Define "Chronic"

A friend recently asked me why I have not been posting lately. I told her it's because there is nothing interesting to write about a chronic disease.

I started this blog after I was diagnosed with breast cancer. My plan was to use it as a way of tracking my process through the cancer maze of diagnosis, treatment and recovery. It was a way not only for me to work through the complications of the disease but also to let my amazing friends and family know what was happening. So many of them were so wonderful through all of it. They cared about me and my family; they didn't want to bother my husband or me; the blog was a way of letting them know what was happening.

That was nearly three years ago. The blog stayed up because the breast cancer journey inexplicably became a battle against sarcoidosis.

But here's the difference, while I will always live with the possibility that the breast cancer will come back, it seems that I'll be living with the sarcoid and its daily implications for a very long time. When I was dealing with the breast cancer, it was a defined disease. There are tests, studies, protocols and treatment plans. It wasn't easy, and the decisions were difficult, the diagnosis was terrifying, but I knew what the goal was - get the cancer out and keep it out. My doctors knew how to do that. The treatment plans for breast cancer are not pretty; I have 5" scars on either side of my chest as proof of that; but they work a large percentage of the time; just ask one of the millions of breast cancer survivors.

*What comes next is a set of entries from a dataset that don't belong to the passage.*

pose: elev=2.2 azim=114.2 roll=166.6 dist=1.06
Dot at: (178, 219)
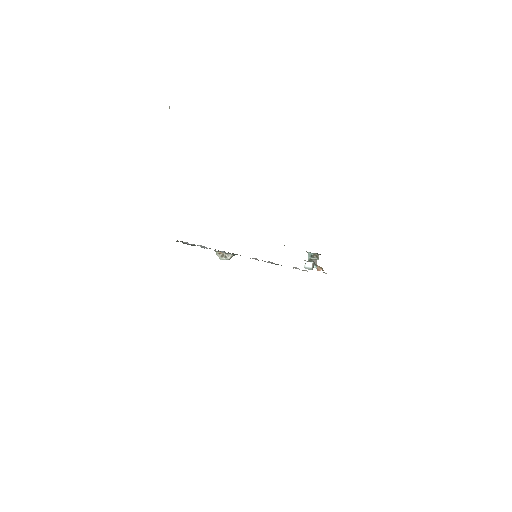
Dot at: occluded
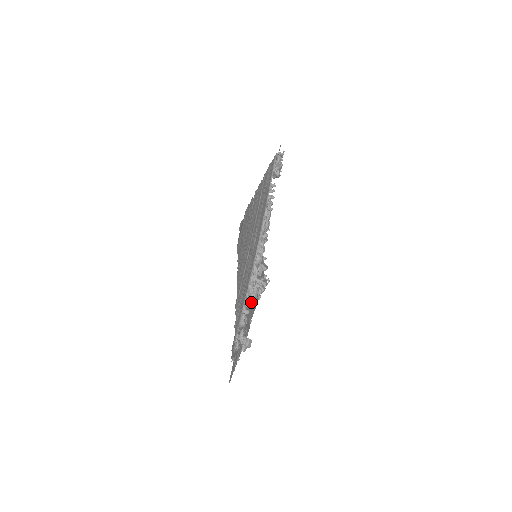
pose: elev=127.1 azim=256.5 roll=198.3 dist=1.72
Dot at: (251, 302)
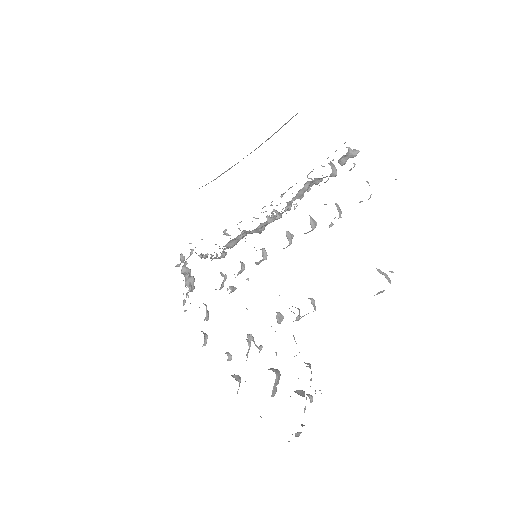
Dot at: (313, 299)
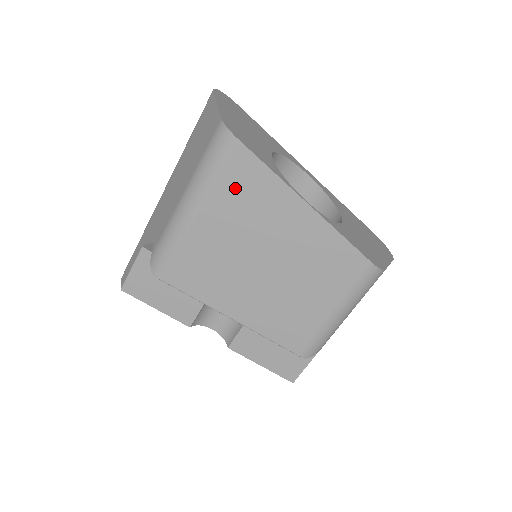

Sarcoidosis is different. I figured this out pretty quickly when I had to look up "sarcoidosis" and then have it explained to me several times. And then, I had to explain it to everyone I knew. No one knows what it is. Very few people have it. Of those who have it, almost half have no symptoms. Only one in 20 sarcoid patients have symptoms that cannot be controlled and sent into remission by Prednisone. Apparently I'm one of them.

This is where it gets blah, blah, blah. I have many doctors. I have many doctor appointments. The staff at my local pharmacy are very sweet, but they know me better than I would like. I keep a list of medications on my iphone and email it to my husband at least every other week as it is updated. I have pain on a daily basis, I have insanity and a host of ridiculous side effects cause by medications designed to help one thing but screw up a bunch of other things. I live with the fear that this won't get better and that, eventually, the thing that scared me most about the cancer will happen as a result of the sarcoid instead.

I don't expect any of this to end anytime soon. That's why I don't post much anymore. Sarcoid is blah, blah, blah. It's not interesting, and posting is not helpful for me or my wonderful friends, it's messy and, ultimately, boring.